In this blog, Dr Yoric Irving-Clarke (Policy and Practice Research Officer, CIH) discusses the recent CIH/University of Essex conference on domestic abuse and housing.
Friday 23rd of March could turn out to be a red letter date in the involvement of housing in responding to domestic abuse. Current CIH President, Alison Inman, gathered key academics and practitioners working in the fields of domestic abuse and housing to share research and inform practice going forwards.
Professor Sylvia Walby (University of Lancaster) opened the day by presenting a fascinating account of the drivers of domestic violence and abuse (DVA), how it is measured, and why this matters. She explained that by counting incidents of DVA, rather than the number of victims (as has been standard in official statistics), it becomes clear that levels of DVA have increased since the Global Financial Crisis. She highlighted women’s socio-economic disadvantage compared to men’s as key to explaining DVA and informing our responses to it. Juxtaposing ‘Hobbesian’ responses that focus on criminalising perpetrators with responses that focus on righting gendered socio-economic inequalities, and favouring the latter perspective, Walby made the case for centrality of housing – as a fundamental resource – in addressing DVA.
The conference also heard from Tamsin Stirling (former Welsh Government advisor) and Bonnie Navarro (Deputy Police and Crime Commissioner for South Wales) on how Wales have led the way in responding to the DVA challenge. They both spoke about the Domestic Abuse and Sexual Violence (Wales) Act 2015 and related legislation around housing, renting, provision of social services and well-being. Navarro also spoke about the negative and long term impacts of abuse on children and young people (continued later by Prof Nicole Westmarland, University of Durham) and how, in Wales, they are using police and crimes data to drive and target their response where it is most needed. Bonnie, Tamsin and Alison (rightly) paid a poignant tribute to the excellent work of the late Carl Sargent AM in Wales on this issue.
The afternoon sessions focused more on practice issues. Prof Aisha Gill spoke on the subject of services for BME women suffering abuse. She stated that the outlook for such services was “beyond depressing” and that womens’ services in general were suffering from a “tsunami of cuts”. Kelly Henderson (Gentoo) and Ruth Weir (University of Essex) spoke about their respective PhD research into housing organisation’s responses to domestic abuse and how mapping data can be used to inform and improve responses to abuse in areas with different characteristics and community assets.
Penny East from SafeLives spoke about how we (and landlords) see and treat women who experience DVA. Drawing on the intensely personal, she spoke about her landlord and letting agent had treated her as a “problem tenant” rather than a victim of abuse. The joint tenancy she had signed was used a method of control by her abuser even after she had left, leading to homelessness and profoundly undermining her well being and ability to ‘move on’.

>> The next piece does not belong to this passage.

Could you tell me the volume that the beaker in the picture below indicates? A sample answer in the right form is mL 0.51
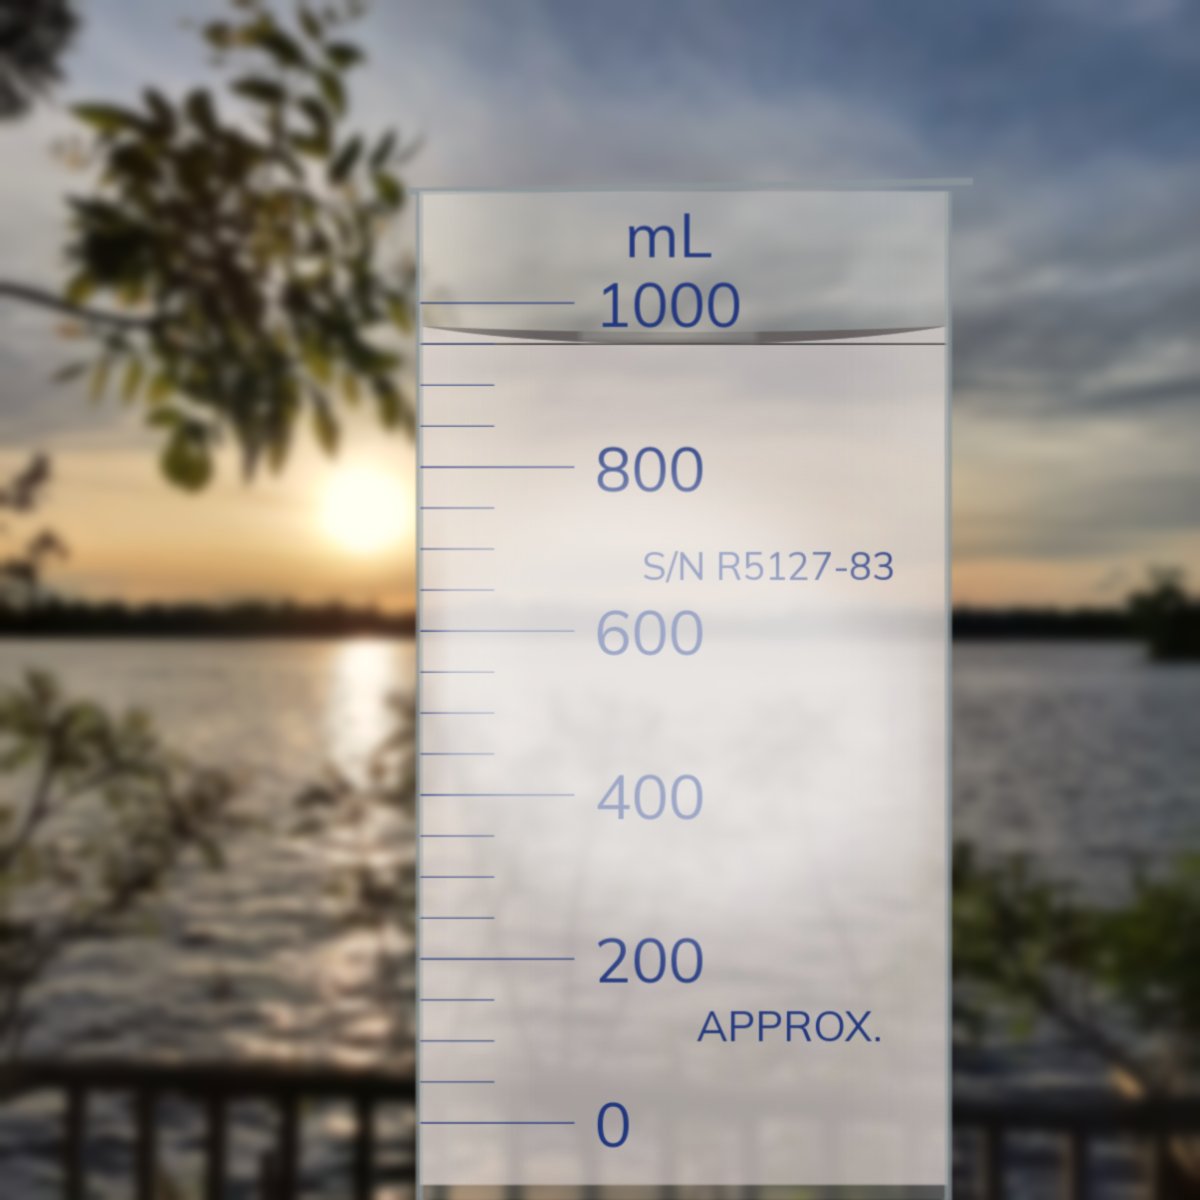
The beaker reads mL 950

Guddy Burnett (Domestic Abuse Housing Alliance [DAHA]) spoke about the inception of DAHA and the necessity of a “whole housing” approach to dealing with abuse, including the private rented sector, reciprocal arrangements between social landlords, specialist housing options/refuge services, sanctuary schemes and perpetrator management programmes. Louise Steele (Standing Together) spoke about the Housing First pilot that she is managing and how this creates a solid, secure basis for women to escape abuse and receive specialist support – I’m looking forward to the results of the pilot.
The day closed with reflections from Beth Watts (I-SPHERE and HSA Chair) and me. From a policy and practice perspective, I focused first on how great it was to see so much high quality research being done into domestic abuse and housing, but that this is taking place in criminology departments and at something of a distance from broader housing studies debate – I hope Beth and I left them in no doubt that we’d be delighted to see them at future HSA conferences and publishing in housing journals.

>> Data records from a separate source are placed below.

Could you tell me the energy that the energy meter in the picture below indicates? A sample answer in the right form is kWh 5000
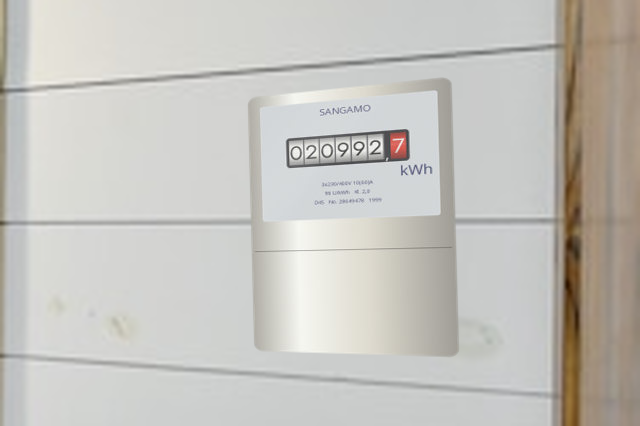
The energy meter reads kWh 20992.7
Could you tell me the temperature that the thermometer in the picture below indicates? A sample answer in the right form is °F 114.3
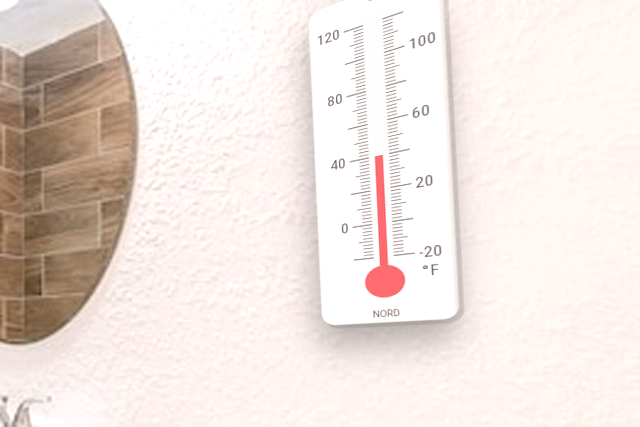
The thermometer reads °F 40
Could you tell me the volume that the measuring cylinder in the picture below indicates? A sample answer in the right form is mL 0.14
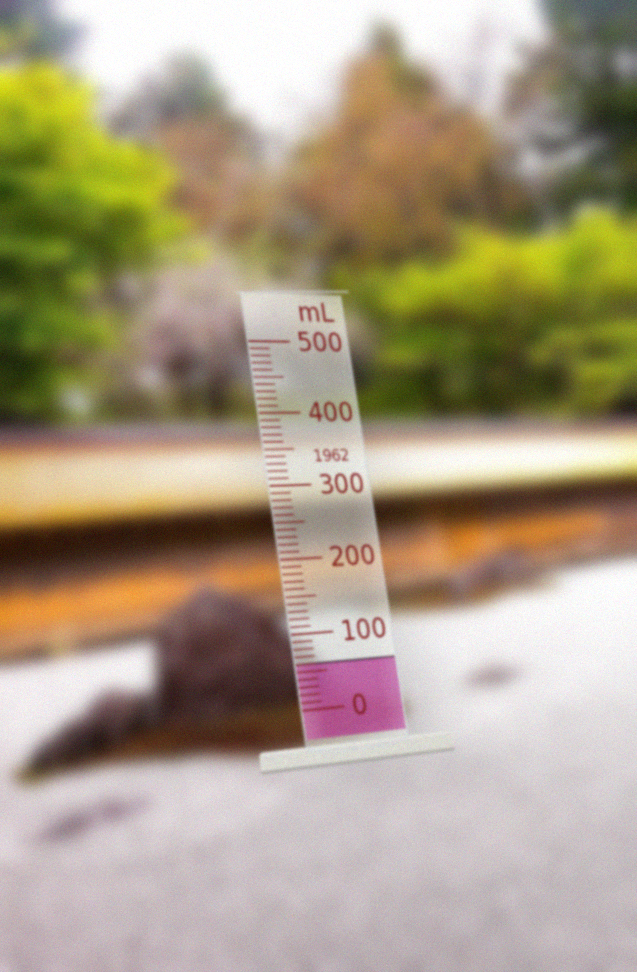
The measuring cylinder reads mL 60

Second, I was struck that domestic abuse has been a personal issue for many of the speakers (myself included). The courage of people sharing their individual stories made the day profoundly inspiring for those lucky enough to be there. Encouragingly, there are a number of steps housing providers can take to support victims of abuse, not least having a specific domestic abuse policy and changing tenancy agreements to make abuse a breach of tenancy.
Beth Watts summed up the day with her view that a “water tight case” had been made for the role of housing in dealing with domestic abuse. She also made the case and a plea for the inter-disciplinary conversation we started here to continue – I’m looking forward to doing so, attending future events on this important area and (most importantly) seeing more practice improvements come on stream as a matter of urgency.